Through parades and meet-ups, car clubs have become increasingly visible in recent times, but the history of car clubs is almost as old as the history of the automobile itself. The first car clubs began meeting at the turn of the twentieth century to organise racing events. Owners would share tips for repairing and upgrading their cars to increase performance. Because the club activities revolved around racing, car clubs met mainly in the countryside where there were fewer obstructions to driving.
By the 1950s, car models were seeing more planning and design to appeal to specific groups of drivers. More than ever before, owners were choosing their vehicles as an extension of their own image and personality. Whether they owned a speedy little Austin-Healy, a sporty Jaguar or a luxurious Bentley, car owners started to gravitate towards other people who loved the same models. They started joining clubs to share technical skills and teach one another how to maintain and improve their vehicles.
With the nostalgia movement of the 1980s, classic and vintage car clubs began gaining popularity, becoming the number one type of car club in the United Kingdom. Fans of older vehicles can join any of the hundreds of car clubs operating throughout Britain. Virtually every community has a place where owners meet outdoors to admire each other's vehicles while exchanging in shop talk and networking with experts.
For automobile enthusiasts, joining a car club can be a positive and rewarding way to enjoy their weekends with like-minded collectors. Car clubs are a fantastic way to socialise with people from all walks of life who share a similar interest in vehicles. Clubs are almost always family friendly and many members bring their families to meet-ups where they enjoy the fresh air and each other company. Club events are a great reason to get out of the house and away from the video games and television shows.
Many car clubs invite guests from the automotive community who may speak at an event or network with owners as they show their vehicles. Local mechanics and bodywork experts meet with owners and talk about the latest restoration techniques, where to find replacement parts and how to improve performance.
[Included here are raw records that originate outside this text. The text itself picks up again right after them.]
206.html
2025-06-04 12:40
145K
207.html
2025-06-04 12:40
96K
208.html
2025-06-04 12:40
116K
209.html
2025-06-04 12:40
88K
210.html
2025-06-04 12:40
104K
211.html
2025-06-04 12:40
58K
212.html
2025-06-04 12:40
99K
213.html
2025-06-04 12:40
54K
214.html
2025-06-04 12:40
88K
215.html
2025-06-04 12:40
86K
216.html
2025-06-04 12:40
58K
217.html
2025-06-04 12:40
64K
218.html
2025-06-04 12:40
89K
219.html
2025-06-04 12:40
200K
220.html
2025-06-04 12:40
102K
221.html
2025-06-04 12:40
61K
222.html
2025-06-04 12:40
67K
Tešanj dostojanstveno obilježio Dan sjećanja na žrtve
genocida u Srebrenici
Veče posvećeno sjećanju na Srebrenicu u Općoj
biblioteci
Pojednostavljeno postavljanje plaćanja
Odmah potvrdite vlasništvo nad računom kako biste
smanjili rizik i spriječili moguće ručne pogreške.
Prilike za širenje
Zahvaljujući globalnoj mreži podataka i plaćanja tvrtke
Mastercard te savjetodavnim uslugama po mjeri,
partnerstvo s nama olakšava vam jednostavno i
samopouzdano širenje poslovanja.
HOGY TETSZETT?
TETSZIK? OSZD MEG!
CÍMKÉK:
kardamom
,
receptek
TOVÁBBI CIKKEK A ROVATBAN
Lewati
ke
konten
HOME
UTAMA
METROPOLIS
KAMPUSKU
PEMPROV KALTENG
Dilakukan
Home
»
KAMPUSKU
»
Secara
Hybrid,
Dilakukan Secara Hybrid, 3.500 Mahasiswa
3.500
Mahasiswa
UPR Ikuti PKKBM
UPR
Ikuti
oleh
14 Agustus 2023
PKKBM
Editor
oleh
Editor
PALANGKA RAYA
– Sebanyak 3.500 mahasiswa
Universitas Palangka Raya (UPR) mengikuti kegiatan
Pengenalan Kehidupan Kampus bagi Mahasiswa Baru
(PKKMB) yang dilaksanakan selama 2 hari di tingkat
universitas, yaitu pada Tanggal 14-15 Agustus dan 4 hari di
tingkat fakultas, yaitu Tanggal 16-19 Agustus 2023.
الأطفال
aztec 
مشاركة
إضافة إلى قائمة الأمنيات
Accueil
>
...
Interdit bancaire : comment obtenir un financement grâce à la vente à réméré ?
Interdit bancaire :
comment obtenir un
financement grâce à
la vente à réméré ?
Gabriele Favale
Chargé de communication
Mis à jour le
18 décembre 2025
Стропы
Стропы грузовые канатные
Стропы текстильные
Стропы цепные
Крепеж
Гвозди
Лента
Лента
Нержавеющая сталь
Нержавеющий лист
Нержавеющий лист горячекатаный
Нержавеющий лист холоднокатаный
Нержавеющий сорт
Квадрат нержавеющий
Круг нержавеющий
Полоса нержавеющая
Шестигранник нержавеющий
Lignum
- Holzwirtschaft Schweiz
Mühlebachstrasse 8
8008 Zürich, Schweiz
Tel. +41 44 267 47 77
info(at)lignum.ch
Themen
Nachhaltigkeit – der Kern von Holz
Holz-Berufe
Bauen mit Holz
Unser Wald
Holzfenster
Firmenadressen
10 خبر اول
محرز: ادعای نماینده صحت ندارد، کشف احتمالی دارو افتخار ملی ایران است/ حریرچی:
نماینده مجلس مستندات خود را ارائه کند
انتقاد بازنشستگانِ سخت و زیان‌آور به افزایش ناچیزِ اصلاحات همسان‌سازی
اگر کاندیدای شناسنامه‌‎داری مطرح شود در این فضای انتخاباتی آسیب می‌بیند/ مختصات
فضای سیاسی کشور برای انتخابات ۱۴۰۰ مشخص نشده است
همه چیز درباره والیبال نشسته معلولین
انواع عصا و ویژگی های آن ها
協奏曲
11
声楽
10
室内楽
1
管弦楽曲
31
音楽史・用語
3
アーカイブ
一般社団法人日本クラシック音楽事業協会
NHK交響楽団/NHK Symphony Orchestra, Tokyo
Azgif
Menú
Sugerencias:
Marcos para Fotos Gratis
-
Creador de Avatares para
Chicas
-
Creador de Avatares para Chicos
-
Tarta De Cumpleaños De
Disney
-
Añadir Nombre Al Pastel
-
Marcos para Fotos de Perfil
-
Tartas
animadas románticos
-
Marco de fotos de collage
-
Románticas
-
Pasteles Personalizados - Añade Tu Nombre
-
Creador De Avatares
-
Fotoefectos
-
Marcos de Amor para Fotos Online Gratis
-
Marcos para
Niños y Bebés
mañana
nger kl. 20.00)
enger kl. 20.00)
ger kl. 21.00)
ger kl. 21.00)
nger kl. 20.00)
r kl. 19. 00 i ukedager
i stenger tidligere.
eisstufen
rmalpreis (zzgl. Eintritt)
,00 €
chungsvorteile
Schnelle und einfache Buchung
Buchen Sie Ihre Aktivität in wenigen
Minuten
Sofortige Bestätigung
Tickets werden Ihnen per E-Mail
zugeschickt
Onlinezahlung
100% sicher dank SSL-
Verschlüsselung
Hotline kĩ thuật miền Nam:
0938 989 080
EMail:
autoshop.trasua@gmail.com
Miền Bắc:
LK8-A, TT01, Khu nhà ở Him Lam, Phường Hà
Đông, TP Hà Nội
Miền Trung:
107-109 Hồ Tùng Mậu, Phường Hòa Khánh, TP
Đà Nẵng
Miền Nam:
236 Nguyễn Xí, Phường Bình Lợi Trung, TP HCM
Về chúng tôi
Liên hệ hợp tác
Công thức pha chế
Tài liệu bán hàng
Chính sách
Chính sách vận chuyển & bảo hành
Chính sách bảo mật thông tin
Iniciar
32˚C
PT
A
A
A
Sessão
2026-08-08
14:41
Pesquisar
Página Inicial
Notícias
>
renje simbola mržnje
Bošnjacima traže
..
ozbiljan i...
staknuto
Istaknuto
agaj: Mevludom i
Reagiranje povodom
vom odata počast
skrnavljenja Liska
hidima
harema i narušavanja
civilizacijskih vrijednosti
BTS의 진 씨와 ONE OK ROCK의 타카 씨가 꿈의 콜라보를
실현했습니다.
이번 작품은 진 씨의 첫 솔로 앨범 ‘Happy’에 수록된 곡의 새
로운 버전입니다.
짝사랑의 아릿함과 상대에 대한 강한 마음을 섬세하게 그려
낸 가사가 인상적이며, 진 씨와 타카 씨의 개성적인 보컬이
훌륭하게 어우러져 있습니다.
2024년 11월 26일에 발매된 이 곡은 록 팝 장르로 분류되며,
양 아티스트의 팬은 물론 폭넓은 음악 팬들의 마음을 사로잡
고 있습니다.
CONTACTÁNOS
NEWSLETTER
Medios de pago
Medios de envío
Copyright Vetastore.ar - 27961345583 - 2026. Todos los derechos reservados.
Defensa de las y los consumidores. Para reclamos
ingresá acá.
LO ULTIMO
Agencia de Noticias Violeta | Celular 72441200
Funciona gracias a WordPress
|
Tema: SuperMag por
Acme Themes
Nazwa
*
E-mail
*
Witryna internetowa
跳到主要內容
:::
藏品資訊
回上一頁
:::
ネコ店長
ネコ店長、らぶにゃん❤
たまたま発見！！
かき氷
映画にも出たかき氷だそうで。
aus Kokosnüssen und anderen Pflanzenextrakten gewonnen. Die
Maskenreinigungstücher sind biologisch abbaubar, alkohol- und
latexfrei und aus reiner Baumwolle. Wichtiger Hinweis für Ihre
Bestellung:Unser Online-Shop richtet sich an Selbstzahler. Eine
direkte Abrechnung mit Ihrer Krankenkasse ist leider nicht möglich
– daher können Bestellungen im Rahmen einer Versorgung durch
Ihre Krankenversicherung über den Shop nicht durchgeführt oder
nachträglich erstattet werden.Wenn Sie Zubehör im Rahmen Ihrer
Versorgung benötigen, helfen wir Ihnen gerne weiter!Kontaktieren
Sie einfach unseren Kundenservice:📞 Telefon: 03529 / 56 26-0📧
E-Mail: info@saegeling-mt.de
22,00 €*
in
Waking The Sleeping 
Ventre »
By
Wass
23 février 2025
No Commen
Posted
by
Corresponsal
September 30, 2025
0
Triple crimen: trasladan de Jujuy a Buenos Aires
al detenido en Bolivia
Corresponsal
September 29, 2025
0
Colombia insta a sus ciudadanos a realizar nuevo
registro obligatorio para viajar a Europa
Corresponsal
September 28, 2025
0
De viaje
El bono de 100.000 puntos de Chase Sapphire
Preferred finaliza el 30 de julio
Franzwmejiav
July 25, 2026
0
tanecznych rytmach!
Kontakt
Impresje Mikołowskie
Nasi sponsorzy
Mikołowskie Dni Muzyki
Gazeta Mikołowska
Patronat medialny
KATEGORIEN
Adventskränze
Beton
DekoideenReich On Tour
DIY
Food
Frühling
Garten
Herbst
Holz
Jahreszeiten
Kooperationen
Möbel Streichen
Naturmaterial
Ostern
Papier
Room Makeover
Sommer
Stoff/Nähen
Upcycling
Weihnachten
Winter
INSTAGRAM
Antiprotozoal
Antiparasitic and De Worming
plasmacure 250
Car shows are also useful for networking with the local community. The many people who attend shows will often stop to chat with owners, giving everyone a chance to make friends and get to know one another. A lot of business and sales people will use auto shows to quietly promote their company. For example, one real estate agent travels around the countryside showing off his brightly coloured American hot rod. The vehicle is both unique and visible enough to have become his trademark. While at the shows he chats with people about the local community and mentions his profession while freely handing out business cards. During the week, he parks the same vehicle in front of homes he is showing and it is quickly recognised by people passing by, who are then more inclined to drop in on his open house showings.
Part of the fun of owning a fantastic car is being able to show it off to people. Most car clubs organise regular shows and parades. Usually the clubs have a symbiotic partnership with a local restaurant or auto parts outlet. The business allows members to park their cars in their parking lot for a meet-up and benefits from the new customers that are attracted to the site. Some clubs meet every Sunday during good weather, owners park their cars together and the general public is invited to walk around and view the cars. Often the shows begin or end with a parade of classic cars through town.
Car clubs are also known to do terrific charity work. Shows are almost always free to attend but often donations are taken for a local charity. For car owners, the ability to meet with one another, show off to the public and raise money for a charity is the perfect combination of reasons to join a car club.